━━━ The data

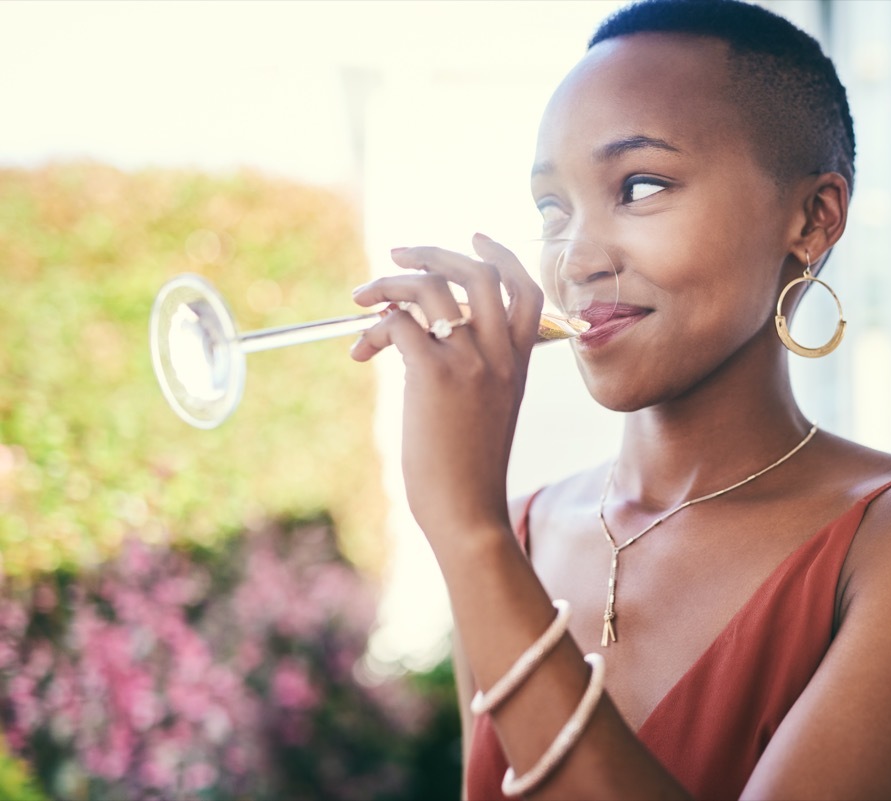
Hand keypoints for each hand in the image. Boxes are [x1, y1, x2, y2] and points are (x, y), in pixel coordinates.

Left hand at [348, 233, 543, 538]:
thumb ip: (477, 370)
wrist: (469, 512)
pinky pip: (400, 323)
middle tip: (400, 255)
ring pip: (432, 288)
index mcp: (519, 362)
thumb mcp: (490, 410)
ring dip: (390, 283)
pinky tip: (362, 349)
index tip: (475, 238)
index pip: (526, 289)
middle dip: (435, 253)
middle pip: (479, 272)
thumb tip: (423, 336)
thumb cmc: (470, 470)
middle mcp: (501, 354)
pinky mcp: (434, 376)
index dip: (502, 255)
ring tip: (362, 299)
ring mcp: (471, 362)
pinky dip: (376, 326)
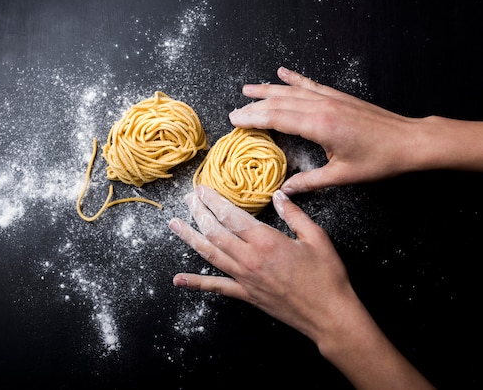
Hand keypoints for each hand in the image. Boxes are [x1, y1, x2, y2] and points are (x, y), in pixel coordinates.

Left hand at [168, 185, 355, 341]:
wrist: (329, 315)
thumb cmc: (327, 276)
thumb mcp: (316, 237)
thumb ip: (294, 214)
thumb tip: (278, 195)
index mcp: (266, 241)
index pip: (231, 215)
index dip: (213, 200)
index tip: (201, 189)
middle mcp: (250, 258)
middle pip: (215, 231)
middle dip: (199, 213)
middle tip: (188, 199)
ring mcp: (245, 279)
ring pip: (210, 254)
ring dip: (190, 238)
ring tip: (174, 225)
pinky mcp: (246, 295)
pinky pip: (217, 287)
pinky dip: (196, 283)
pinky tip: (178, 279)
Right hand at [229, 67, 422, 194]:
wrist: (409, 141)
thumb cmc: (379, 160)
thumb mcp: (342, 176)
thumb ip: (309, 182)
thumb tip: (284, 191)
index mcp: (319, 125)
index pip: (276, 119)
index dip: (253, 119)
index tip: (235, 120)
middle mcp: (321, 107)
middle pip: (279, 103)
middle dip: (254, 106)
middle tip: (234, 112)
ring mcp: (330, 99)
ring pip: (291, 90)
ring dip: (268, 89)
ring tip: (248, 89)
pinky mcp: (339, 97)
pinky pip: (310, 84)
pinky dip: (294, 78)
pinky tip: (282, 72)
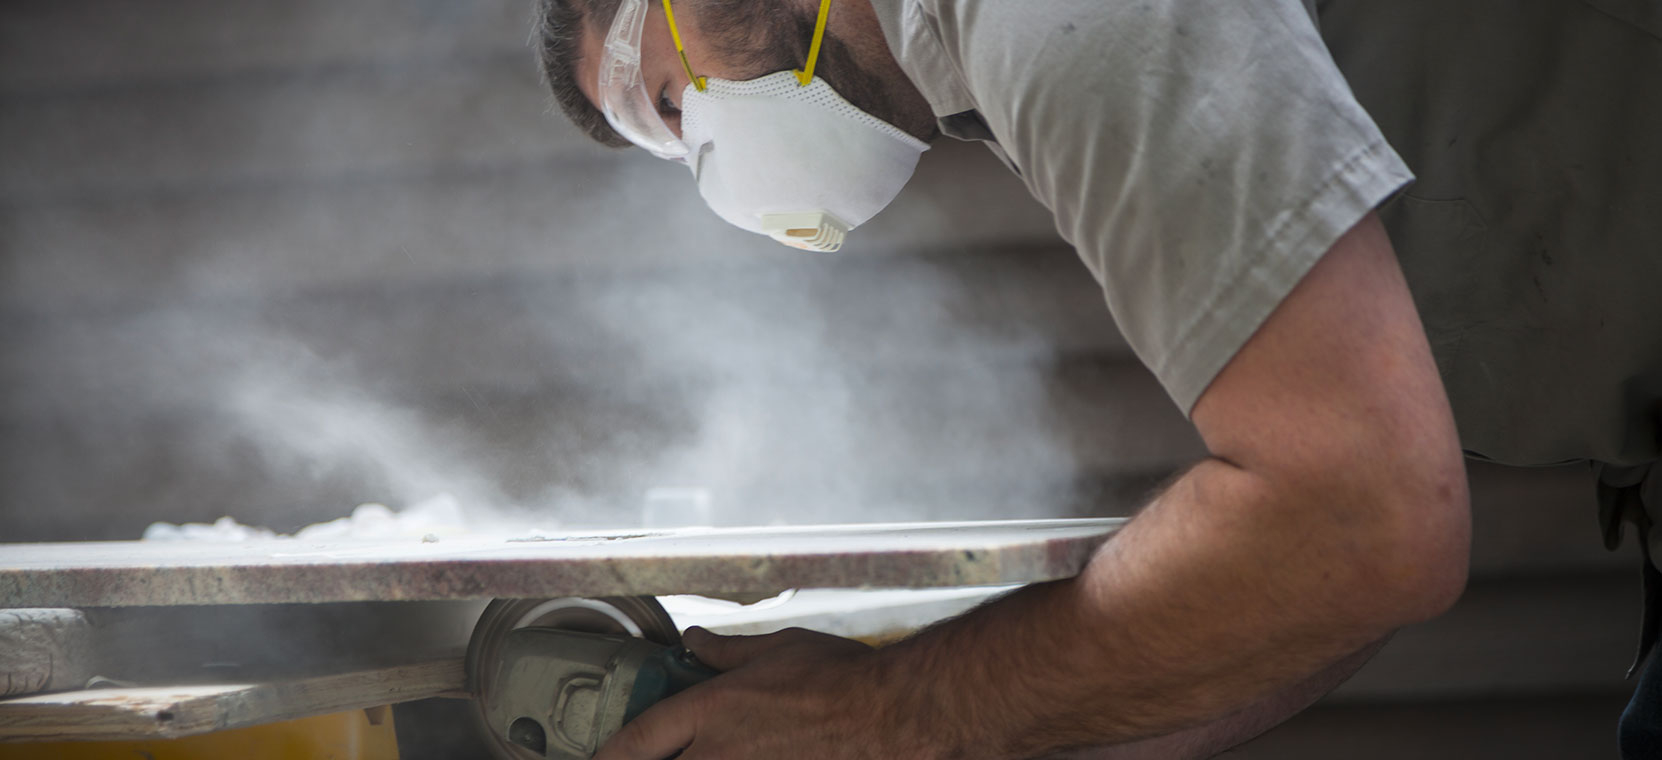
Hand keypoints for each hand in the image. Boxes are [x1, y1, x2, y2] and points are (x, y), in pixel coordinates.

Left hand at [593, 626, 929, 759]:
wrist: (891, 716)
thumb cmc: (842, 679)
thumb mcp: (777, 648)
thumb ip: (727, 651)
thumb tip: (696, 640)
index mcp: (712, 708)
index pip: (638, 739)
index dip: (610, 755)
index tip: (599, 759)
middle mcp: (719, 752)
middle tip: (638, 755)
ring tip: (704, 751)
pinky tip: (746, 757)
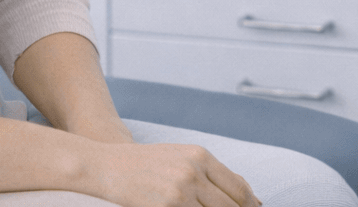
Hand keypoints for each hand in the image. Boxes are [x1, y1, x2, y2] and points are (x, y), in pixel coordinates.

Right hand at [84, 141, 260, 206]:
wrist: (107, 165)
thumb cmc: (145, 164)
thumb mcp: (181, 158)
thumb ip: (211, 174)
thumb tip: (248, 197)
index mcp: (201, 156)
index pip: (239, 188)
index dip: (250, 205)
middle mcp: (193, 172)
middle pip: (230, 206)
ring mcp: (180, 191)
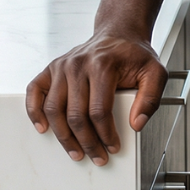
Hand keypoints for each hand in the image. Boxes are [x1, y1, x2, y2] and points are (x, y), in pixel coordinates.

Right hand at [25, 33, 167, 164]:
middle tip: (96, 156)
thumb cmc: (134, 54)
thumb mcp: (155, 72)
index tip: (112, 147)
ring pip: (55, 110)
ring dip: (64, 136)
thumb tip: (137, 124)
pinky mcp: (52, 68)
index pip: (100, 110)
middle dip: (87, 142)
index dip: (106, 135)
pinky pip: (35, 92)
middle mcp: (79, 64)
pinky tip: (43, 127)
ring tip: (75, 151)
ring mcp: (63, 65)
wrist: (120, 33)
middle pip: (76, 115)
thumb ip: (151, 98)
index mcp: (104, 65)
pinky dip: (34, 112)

━━━━━━

[Directions]: The required answer is the exact run of lines above starting at the line with "middle tip: (96, 156)" and ending at the line with "pinky pip: (35, 92)", with both ends present.

[Task solution]:
middle tip: (96, 156)
thumb cmc: (134, 54)
thumb mcp: (155, 72)
index tip: (112, 147)
ring pip: (55, 110)
ring dip: (64, 136)
thumb tip: (137, 124)
pinky mcp: (52, 68)
index pip: (100, 110)
middle dip: (87, 142)
index dip: (106, 135)
pinky pip: (35, 92)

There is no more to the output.